A quick look at their philosophical musings showed no logical connection to their depression/anhedonia. They were simply depressed and in need of psychological counselling, rather than a philosophical escape route. More counselling, and less philosophy, was my suggestion to them.
Thanks for the insight.This was the first I ever heard of it. I don't feel qualified to say something like "it's all in your head", and I don't think that's what I would want to hear if it we're me anyway. I did read a little on it. It's a problem since you can't really measure someone's experience of pleasure. No doubt though, Mozart is convinced his logic is solid.
I don't feel qualified to say something like "it's all in your head", and I don't think that's what I would want to hear if it we're me anyway.
It wasn't my intention to give a definitive diagnosis to these "anhedonian" folks, I repeatedly told them to get professional help. My intention was just to follow their logic through to see if what they thought (i.e. that they'd logically entrapped themselves) was true or not. They were telling me their anhedonia was a direct result of their lifting the veil on reality to uncover a darkness of nihilism, and they were convinced they could never backtrack to their former selves now that their eyes had been opened to the "truth". It was complete baloney, they were just depressed and conflated their philosophy into the mix, IMO. And these were highly intelligent people, which just goes to prove that cognitive ability doesn't always go hand-in-hand with common sense. Maybe Mozart has different names on different forums, maybe it was him that I spoke with.

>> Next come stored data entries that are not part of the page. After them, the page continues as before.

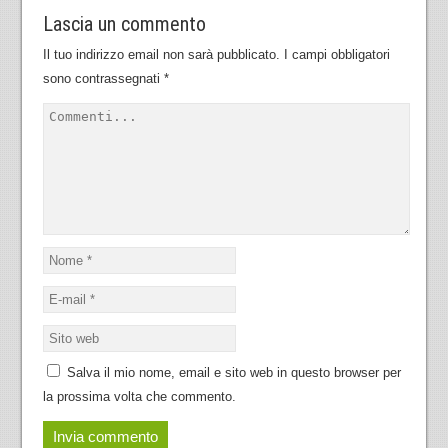
Lascia un commento
Il tuo indirizzo email non sarà pubblicato.
I campi obbligatori
sono contrassegnati
*
Salva il mio nome, email e sito web in questo browser per
la prossima volta che commento.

This reminds me of a new podcast about the mind I recently heard. The story they told was of a guy who saw a slasher movie, then became obsessed with thinking about slashing people, even his wife. He thought he was becoming an evil person but his Dr said the problem is he is hyper moral and had a form of OCD. Once he started thinking about killing, it bothered him, so he couldn’t stop thinking about it. He thought he was doing the right thing by focusing on the thoughts, but it was just an misunderstanding of how thoughts work. He eventually came to understand that these were just thoughts, that he was not ever going to kill anyone.
Disclaimer: This doesn’t apply to everyone, if you’re thinking about killing people, talk to your Dr

Reading all of the above reminds me of a line or two from Rudyard Kipling’s poem If:
If you can dream—and not make dreams your master;
If you can think—and not make thoughts your aim;

Thinking about Pleasure = Good is fine, but where do you go from there? Does it give your life direction? Does it then make you determined to take some action? Or is it just an excuse to feel sorry for yourself? If the latter, then the second line applies.
My apologies if this comes across as insensitive. But ask in a public forum and that’s what you get.